The international system is undergoing "feudalisation" as great powers build regional orders. China should champion the free trade and multilateralism America has abandoned.

Ma Xiaoye Academy for World Watch, Shanghai

The post-free-trade era will feature "managed trade" with framework agreements setting volumes by product category. The post-war US-centred order is reversing.

Jin Canrong Renmin University

The system faces "World minus 1" (US withdrawal), not "China plus 1" competition. China risks repeating American mistakes if it simply assumes a hegemonic role.

Wu Baiyi CASS Institute of Latin American Studies

US "super financial imperialism" is unravelling. Structural foundations for de-dollarisation are being laid through currency swaps, digital currencies, and alternative payment systems.

Wang Jisi Peking University

A rare opening exists for US-China "new normalisation" beginning with Taiwan de-escalation. The Fourth Plenum emphasis on openness echoes Deng's strategy.

Chen Wenling China Center for Intl. Economic Exchanges

China must articulate economic "red lines" on overseas investment, trade with sanctioned states, supply chains, and sea lane access. The current moment is a window of leverage.

Zhou Bo Tsinghua University

Europe's anti-China pressure campaign has failed. China could lead a Global South-majority peacekeeping force for a Ukraine ceasefire.

Niu Xinchun Ningxia University

The US-Iran impasse is structurally "irresolvable." The conflict is a regional "mini-Cold War" fusing great power competition with ideological opposition.

Li Xunlei Zhongtai Securities

China's global export share will reach ~17% by 2030. It remains the "terminal station of global manufacturing transfer" with irreplicable supply chains.

Zhang Jian CICIR

Europe must abandon its NATO obsession for genuine independence.
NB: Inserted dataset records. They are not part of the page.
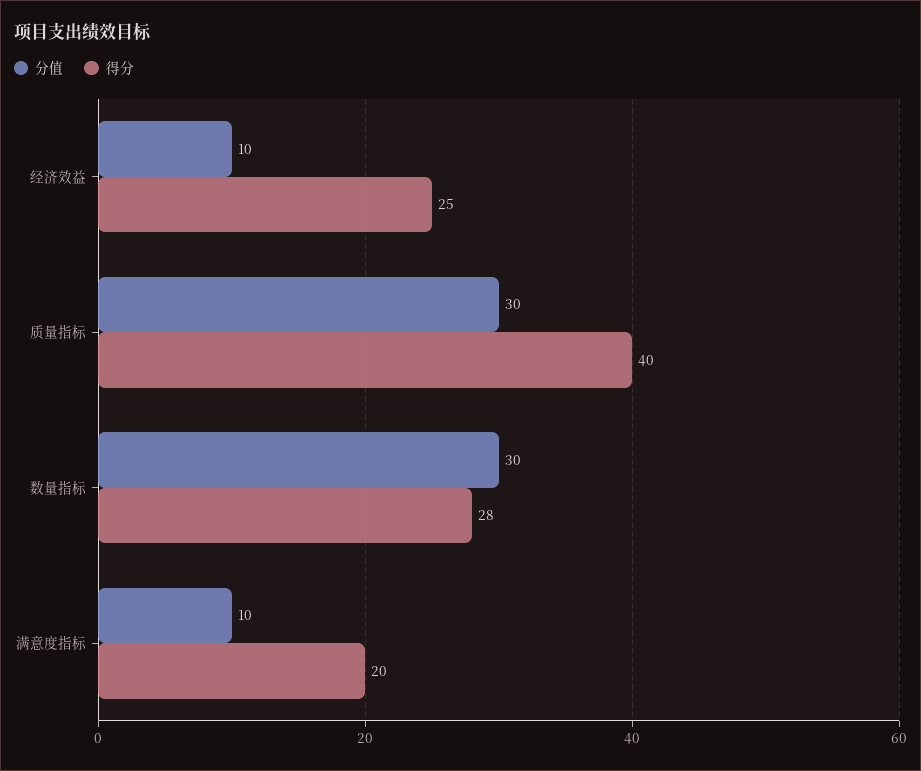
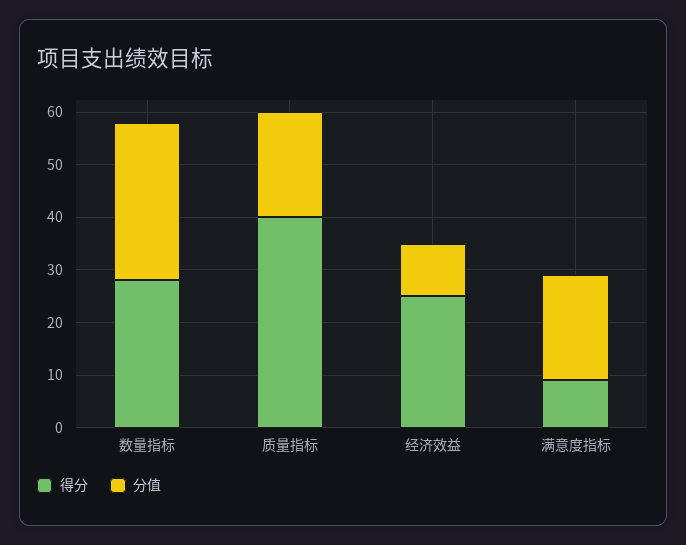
分值, 质量指标: 30 -> 20
分值, 满意度指标: 10 -> 20
得分, 满意度指标: 20 -> 10

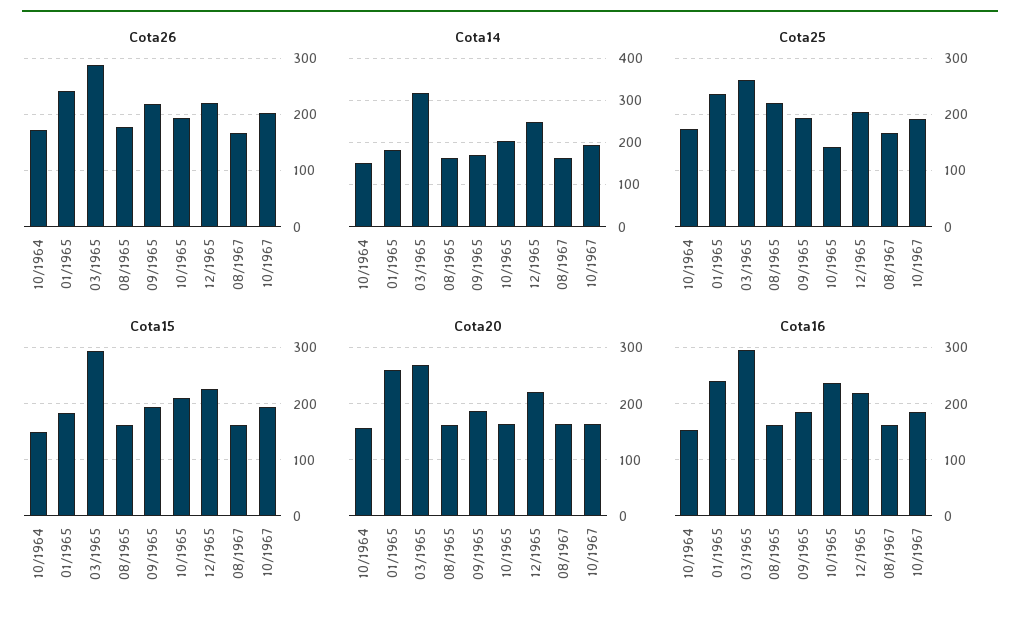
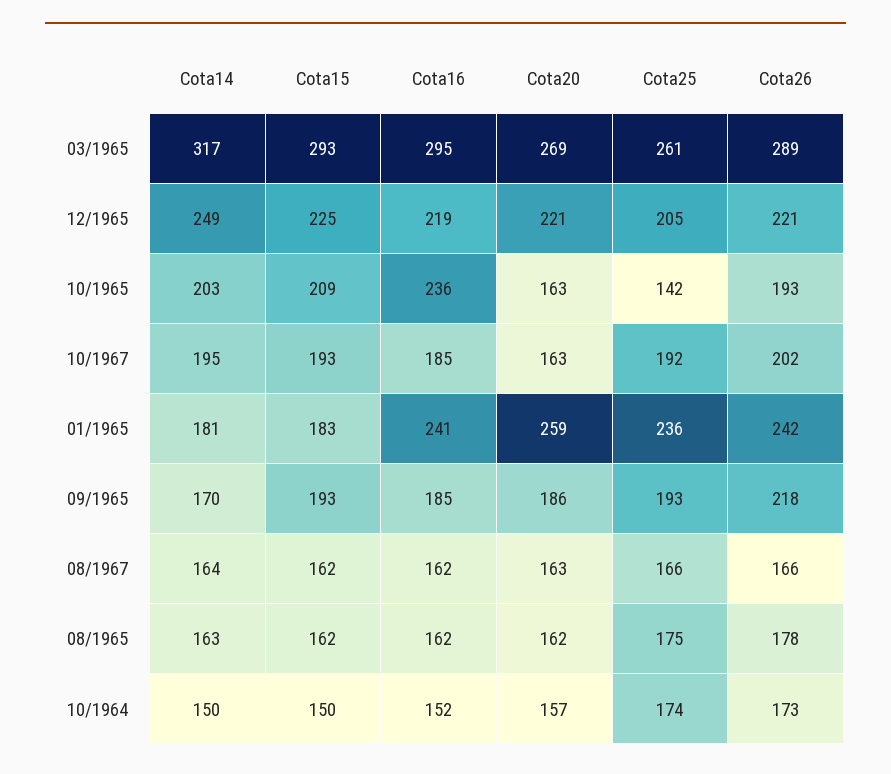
Cota25, 08/1965: 220 -> 175

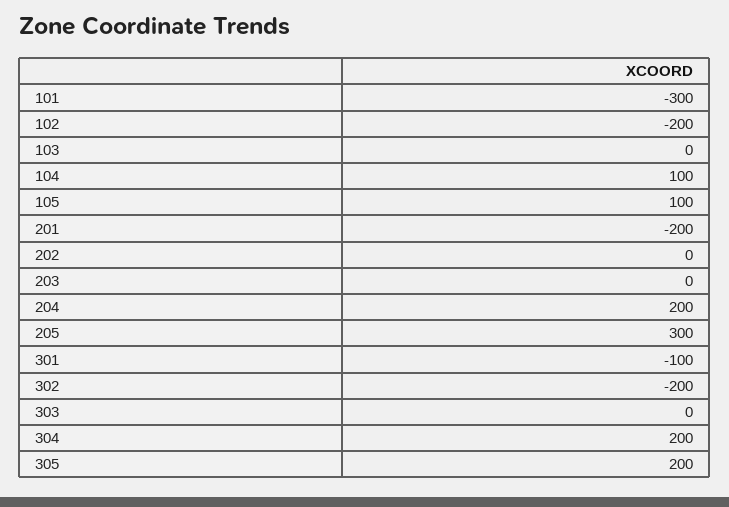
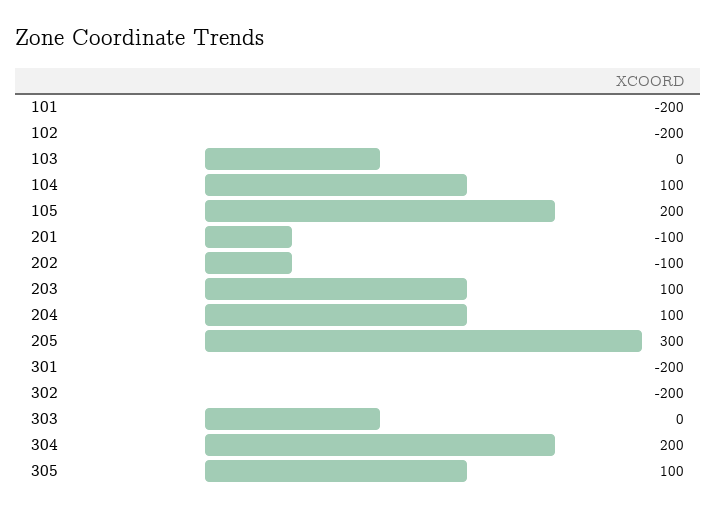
101: -300 -> -200
105: 100 -> 200
201: -200 -> -100
202: 0 -> -100
203: 0 -> 100
204: 200 -> 100
301: -100 -> -200
305: 200 -> 100

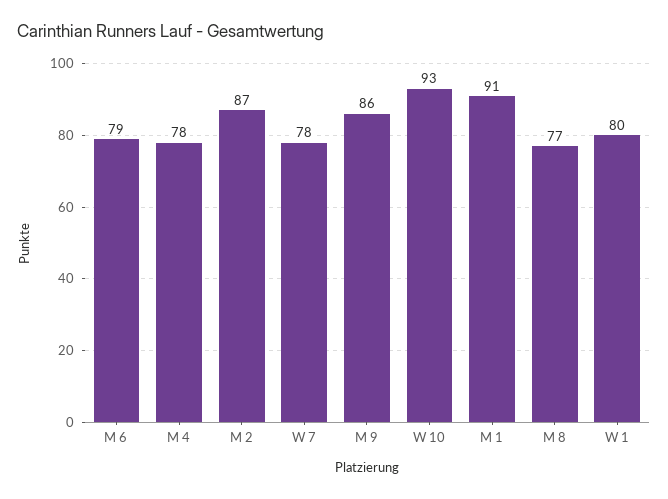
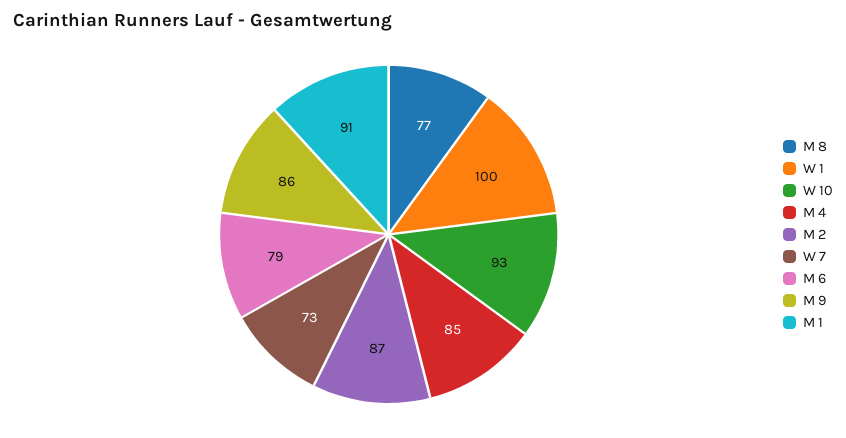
M 4: 78 -> 85
W 7: 78 -> 73
W 1: 80 -> 100

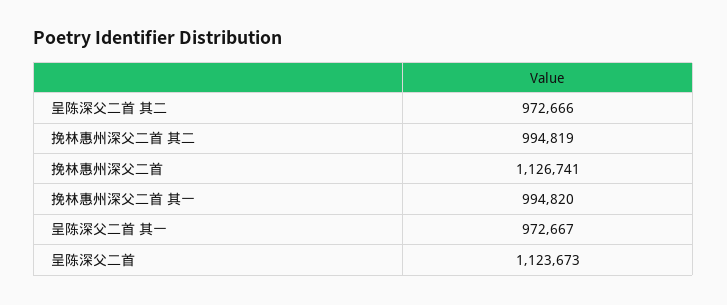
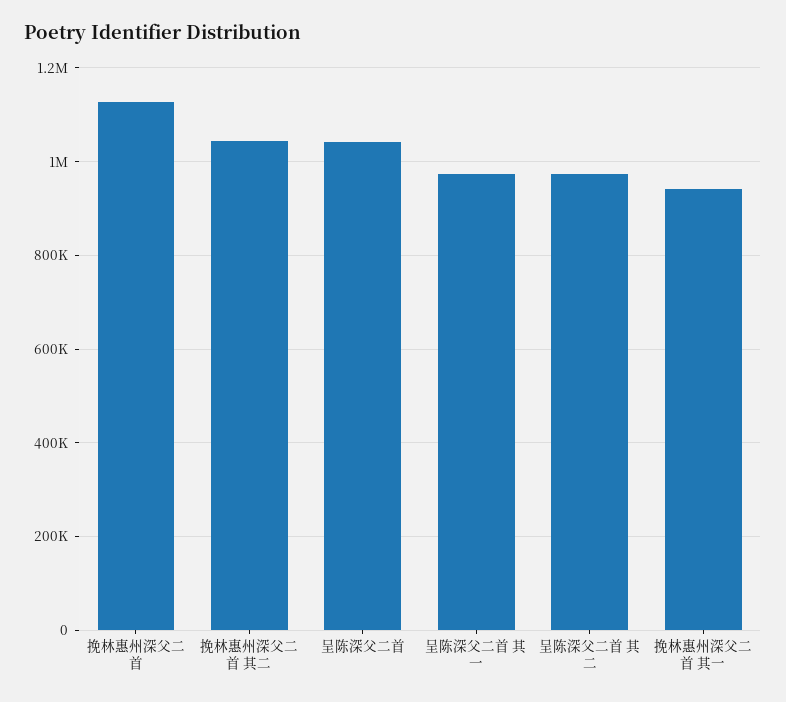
挽林惠州深父二首 其二: 994819 -> 1040000
挽林惠州深父二首 其一: 994820 -> 940000
呈陈深父二首: 1123673 -> 1040000

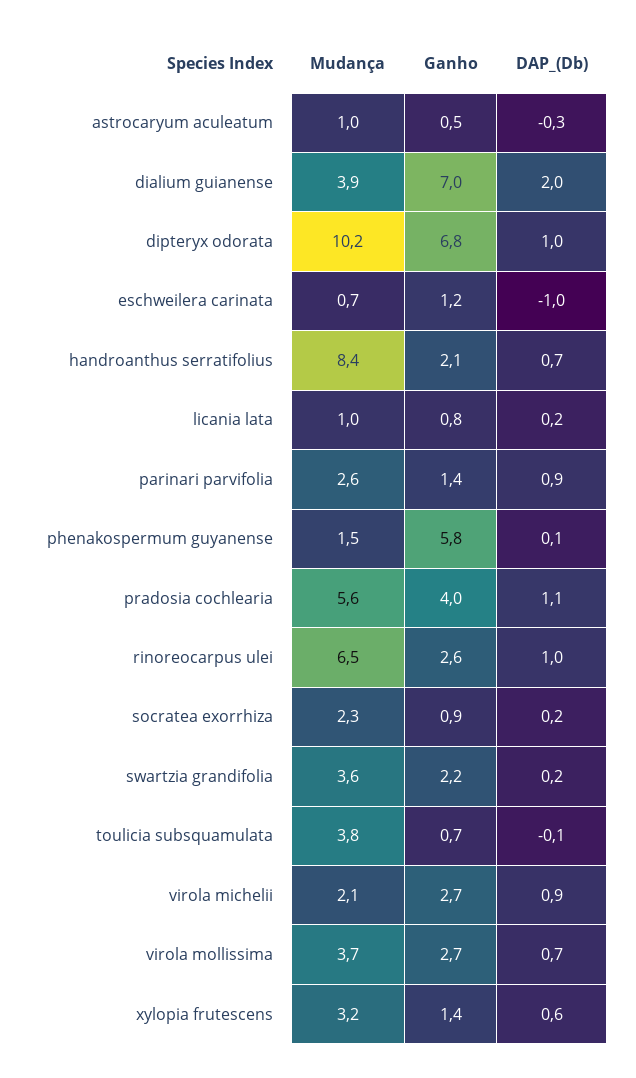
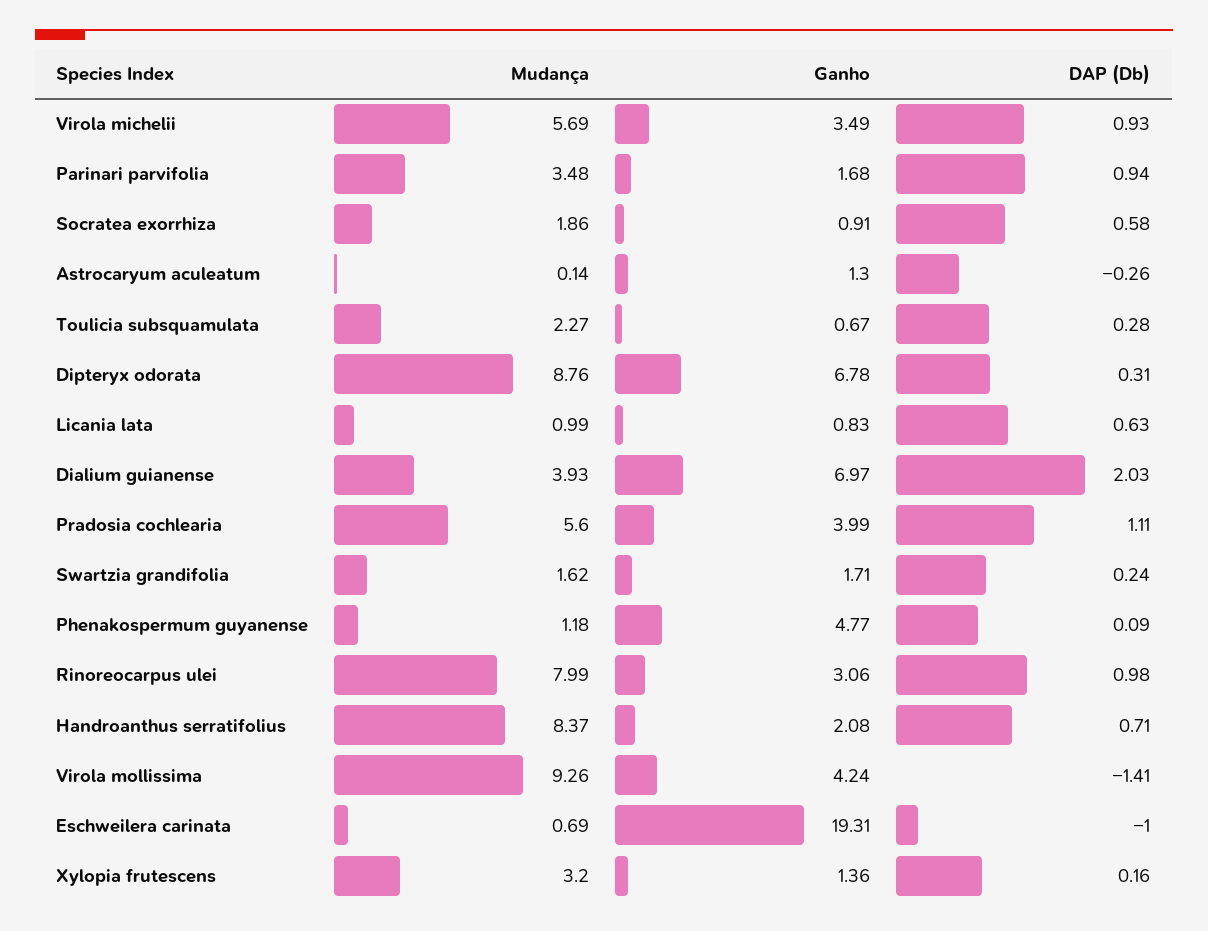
Mudança, astrocaryum aculeatum: 1 -> 0.14
Ganho, astrocaryum aculeatum: 0.5 -> 1.3
Mudança, dipteryx odorata: 10.2 -> 8.76
DAP_(Db), dipteryx odorata: 1 -> 0.31
Ganho, eschweilera carinata: 1.2 -> 19.31
DAP_(Db), licania lata: 0.2 -> 0.63
Mudança, parinari parvifolia: 2.6 -> 3.48
Ganho, parinari parvifolia: 1.4 -> 1.68
Mudança, phenakospermum guyanense: 1.5 -> 1.18
Ganho, phenakospermum guyanense: 5.8 -> 4.77
Mudança, rinoreocarpus ulei: 6.5 -> 7.99
Ganho, rinoreocarpus ulei: 2.6 -> 3.06
Mudança, socratea exorrhiza: 2.3 -> 1.86
DAP_(Db), socratea exorrhiza: 0.2 -> 0.58
Mudança, swartzia grandifolia: 3.6 -> 1.62
Ganho, swartzia grandifolia: 2.2 -> 1.71
Mudança, toulicia subsquamulata: 3.8 -> 2.27
DAP_(Db), toulicia subsquamulata: -0.1 -> 0.28
Mudança, virola michelii: 2.1 -> 5.69
Ganho, virola michelii: 2.7 -> 3.49
Mudança, virola mollissima: 3.7 -> 9.26
Ganho, virola mollissima: 2.7 -> 4.24
DAP_(Db), virola mollissima: 0.7 -> -1.41
DAP_(Db), xylopia frutescens: 0.6 -> 0.16

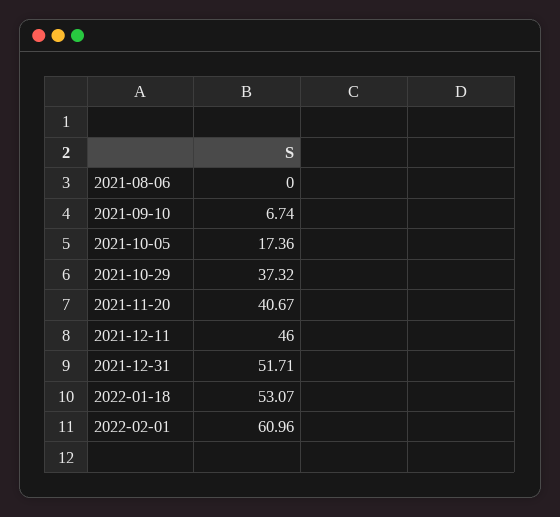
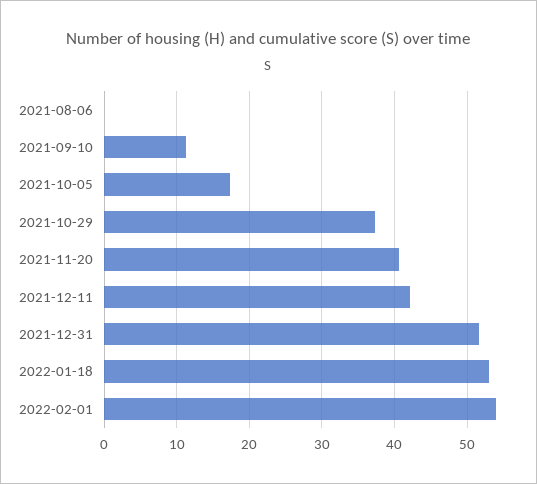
2021-09-10: 6.74 -> 11
2021-12-11: 46 -> 42
2022-02-01: 60.96 -> 54

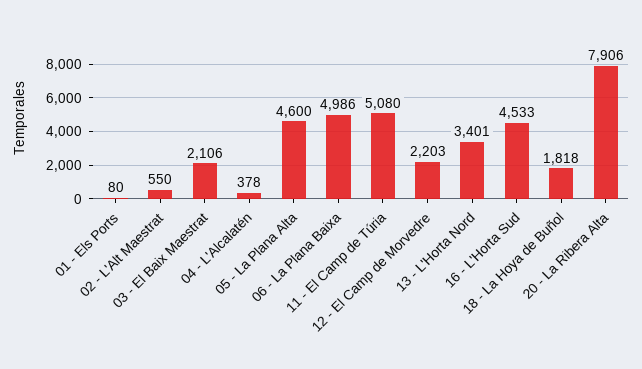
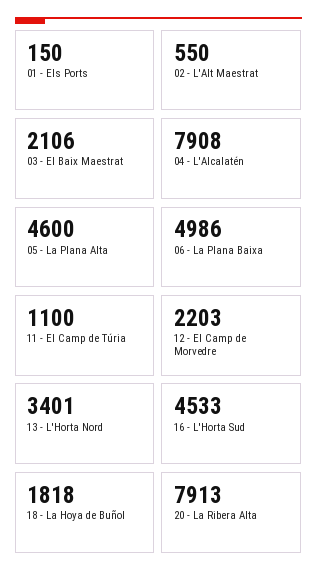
01 - Els Ports: 80 -> 150
04 - L'Alcalatén: 378 -> 7908
11 - El Camp de Túria: 5080 -> 1100
20 - La Ribera Alta: 7906 -> 7913

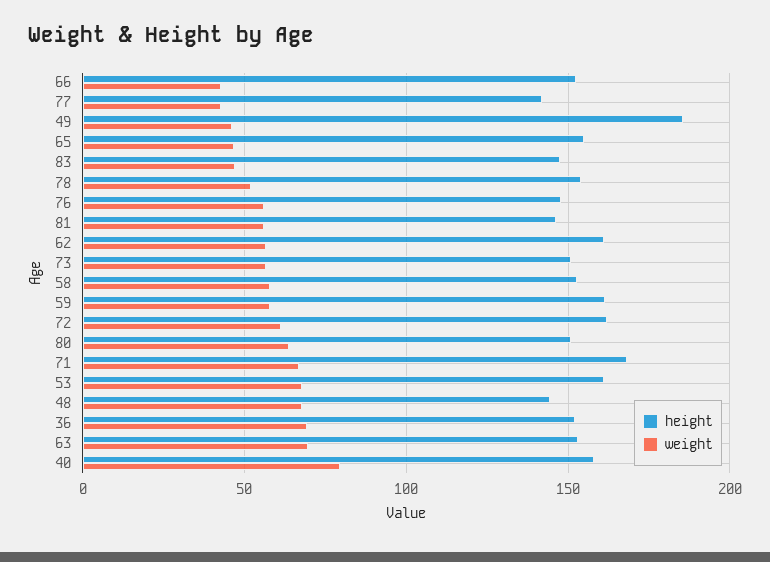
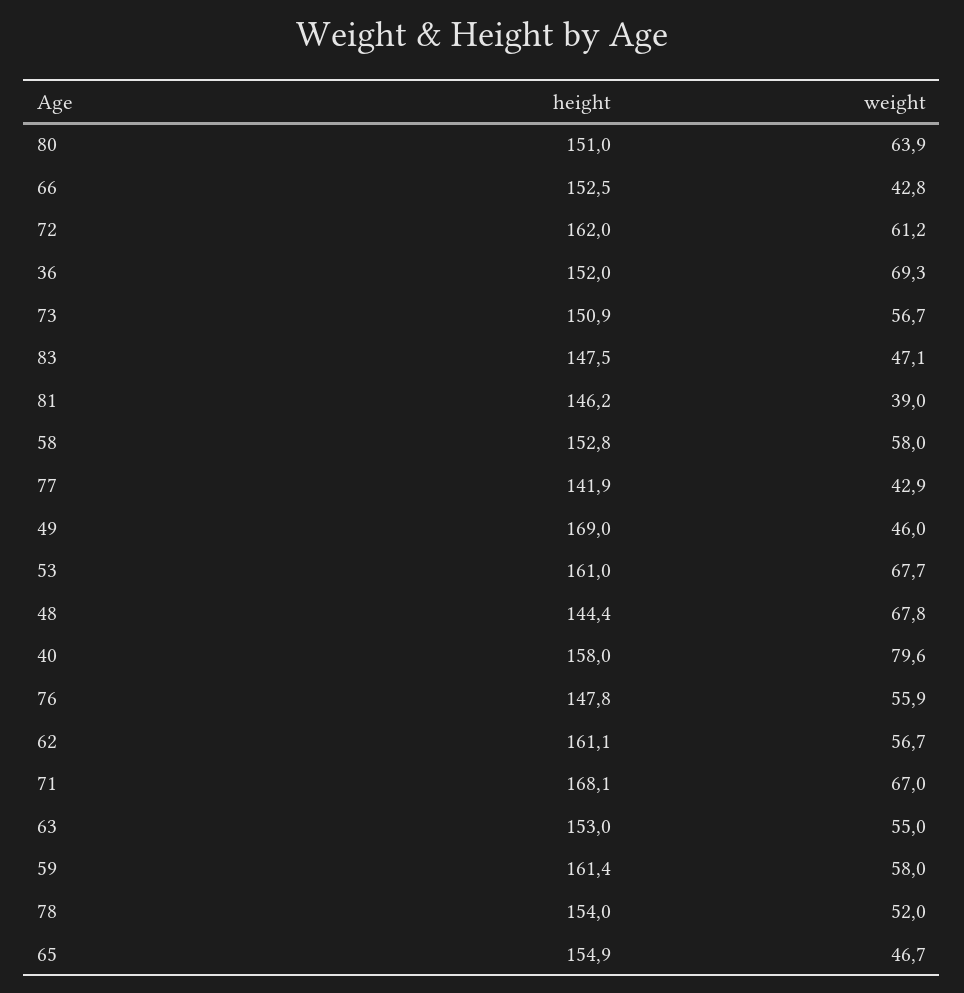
height, 49: 185 -> 169
weight, 81: 55 -> 39
weight, 63: 70 -> 55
NATO expansion worsened security, limited independence, and heightened internal tensions.

Cai Fang Chinese Academy of Social Sciences

AI deepens unemployment by accelerating a "reverse-Kuznets process." Calls for decoupling remuneration from productivity via redistribution.

Xia Bin Nankai University

China remains a "financially weak nation." Pursue RMB regionalisation through offshore markets — not premature full capital account liberalisation.